*DESCRIZIONE ESERCIZIO*
Rispondi per favore a queste domande sul testo dedicato al Museo:
1. Chi era l'Ispettore Onorario sempre presente nel Museo?
2. In quale mese e anno il terremoto colpì Lentini e Carlentini?
3. In che data fu riaperto il Museo?

Il Museo dipendeva dalla Soprintendenza alle Antichità di Siracusa e non aveva un Direttore proprio, nonostante che nel progetto museale fosse stata prevista una stanza per la direzione, a cui si accedeva dalla prima sala espositiva. Sopperiva alla presenza di un direttore la costante attenzione che la comunità lentinese dedicava all’istituzione. In particolare, va ricordata la presenza costante nel Museo dell’Ispettore Onorario avv. Alfio Sgalambro, sempre disponibile ad affrontare i problemi quotidiani del funzionamento del Museo e a invitare e accompagnare scolaresche, associazioni e altri visitatori, illustrando i reperti del cui rinvenimento era stato in moltissimi casi testimone.
L’allestimento curato dal prof. Giovanni Rizza è rimasto immutato per decenni, anche se le nuove scoperte effettuate nei comprensori di Lentini e Carlentini avevano ampliato le conoscenze sulla città antica e sul suo territorio, anche su fasi storiche non documentate in precedenza.
L’occasione per un necessario ripensamento e ampliamento dell’allestimento fu data dalla chiusura del Museo a seguito del terremoto che nel dicembre del 1990 colpì gravemente Lentini e Carlentini.
Il Museo fu riaperto il 27 marzo 2004, con un nuovo progetto espositivo avviato dalla dottoressa Beatrice Basile e portato a termine dalla nuova Responsabile del Servizio Archeologico, dottoressa Maria Musumeci, con la collaborazione di Maurizio Caffi e Francesco Valenti e con la consulenza scientifica di chi scrive.

*DATI FORNITI*
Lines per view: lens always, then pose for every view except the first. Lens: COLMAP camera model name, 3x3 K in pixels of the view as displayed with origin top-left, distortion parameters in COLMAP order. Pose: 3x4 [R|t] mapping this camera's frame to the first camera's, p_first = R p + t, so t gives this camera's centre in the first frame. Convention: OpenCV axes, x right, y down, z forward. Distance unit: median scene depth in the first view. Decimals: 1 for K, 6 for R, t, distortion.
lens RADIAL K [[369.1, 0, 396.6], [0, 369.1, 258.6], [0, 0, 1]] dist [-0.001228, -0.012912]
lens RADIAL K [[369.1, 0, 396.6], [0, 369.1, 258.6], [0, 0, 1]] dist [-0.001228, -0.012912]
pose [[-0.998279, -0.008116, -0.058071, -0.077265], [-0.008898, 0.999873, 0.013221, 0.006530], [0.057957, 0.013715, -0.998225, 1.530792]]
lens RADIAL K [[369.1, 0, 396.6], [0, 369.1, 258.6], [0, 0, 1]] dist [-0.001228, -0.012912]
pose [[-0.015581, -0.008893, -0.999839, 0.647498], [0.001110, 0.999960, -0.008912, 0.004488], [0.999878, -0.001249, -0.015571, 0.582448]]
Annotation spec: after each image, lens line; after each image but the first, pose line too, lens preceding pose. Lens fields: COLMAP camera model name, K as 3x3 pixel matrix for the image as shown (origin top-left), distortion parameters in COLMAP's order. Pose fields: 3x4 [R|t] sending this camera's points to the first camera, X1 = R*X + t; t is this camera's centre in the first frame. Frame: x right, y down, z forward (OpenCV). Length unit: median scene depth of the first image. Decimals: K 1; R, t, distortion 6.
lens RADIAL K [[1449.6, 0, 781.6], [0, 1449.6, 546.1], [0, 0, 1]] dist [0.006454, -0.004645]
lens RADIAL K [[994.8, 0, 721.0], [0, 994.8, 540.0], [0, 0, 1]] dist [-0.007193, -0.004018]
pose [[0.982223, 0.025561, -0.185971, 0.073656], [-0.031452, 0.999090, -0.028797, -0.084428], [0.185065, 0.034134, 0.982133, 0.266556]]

*SOLUZIONE ESERCIZIO*
1. L'avvocato Alfio Sgalambro.
2. Nel dicembre del 1990.
3. Il 27 marzo 2004.